Brésil : le retour de l'insubmersible Lula
31 octobre 2022Vainqueur de l'élection présidentielle au Brésil avec 50,9% des suffrages exprimés en sa faveur - contre 49,1% à son adversaire, le président sortant Jair Bolsonaro - Luiz Inácio Lula da Silva, tout simplement connu sous le nom de Lula, revient de loin, très loin.
Rien ne prédisposait Lula à un tel destin, ce cadet d'une fratrie de huit enfants, né le 27 octobre 1945 dans une famille d'agriculteurs pauvres du Pernambouc, dans le nord-est du pays. Enfant, Lula était cireur de chaussures. Il a sept ans lorsque sa famille déménage à Sao Paulo pour échapper à la misère.
Vendeur ambulant puis ouvrier métallurgiste à 14 ans, il perd l'auriculaire gauche dans un accident du travail. A 21 ans, il entre au syndicat des métallurgistes et conduit les grandes grèves de la fin des années 1970, en pleine dictature militaire (1964-1985).
L'ascension, puis la chute
Cofondateur du Parti des travailleurs (PT) au début des années 1980, il se présente pour la première fois à l'élection présidentielle en 1989 et échoue de peu.

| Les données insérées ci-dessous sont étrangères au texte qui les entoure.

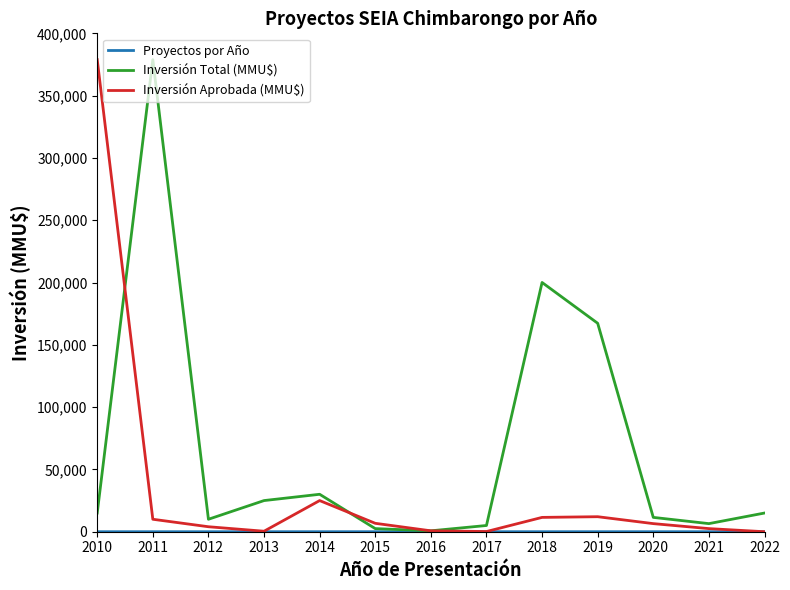

Between 2010 and 2012, which series saw the biggest shift?

Inversión Aprobada (MMU$)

Après deux nouveaux échecs, en 1994 et en 1998, la quatrième tentative sera la bonne, en octobre 2002. Il est réélu en 2006.
Premier chef de l'Etat brésilien issu de la classe ouvrière, il a mis en œuvre d'ambitieux programmes sociaux, grâce aux années de croissance portées par le boom des matières premières. Sous ses deux mandats, près de 30 millions de Brésiliens sont sortis de la misère.
Après avoir quitté le pouvoir sur un taux stratosphérique d'opinions favorables (87%), le ciel s'est assombri pour Lula. Condamné pour corruption dans le plus grand scandale de l'histoire du Brésil, "Lavage express", Lula a été incarcéré 580 jours, d'avril 2018 à novembre 2019.
Le chef de file du PT s'est toujours dit victime d'un complot politique qui a permis à Jair Bolsonaro d'être élu à la présidence en 2018 alors qu'il en était le grand favori. Aujourd'hui, 12 ans après avoir quitté le palais de Brasilia, l'inoxydable Lula veut rendre "le Brésil heureux de nouveau".
L'objectif premier de Lula sera de réconcilier le pays. S'il reste perçu comme "près du peuple" et est toujours très aimé, surtout dans les régions pauvres du Nord-Est, son fief historique, il est aussi détesté par une partie des Brésiliens pour lesquels il incarne à tout jamais la corruption.
Jair Bolsonaro, qui avait beaucoup joué sur la haine du PT pour être élu en 2018, n'a cessé de le traiter de "voleur" et d'"ex-prisonnier" lors de leurs débats.
Mettre fin à la faim
En guise de première déclaration post-victoire, Lula a assuré que le Brésil était "de retour, que le Brésil est trop grand pour être relégué à ce triste rôle de paria du monde".
L'enfant du Pernambouc a assuré que l'un des premiers engagements de son gouvernement serait de "mettre fin à la faim". Troisième producteur mondial d'aliments et le premier en protéines animales, le Brésil a la technologie et une immensité de terres arables "de garantir que chaque Brésilien puisse prendre un petit-déjeuner, un déjeuner et un dîner tous les jours".
Une promesse que Lula essaiera de mettre à exécution dès le 1er janvier 2023, date de son retour au palais de Brasilia.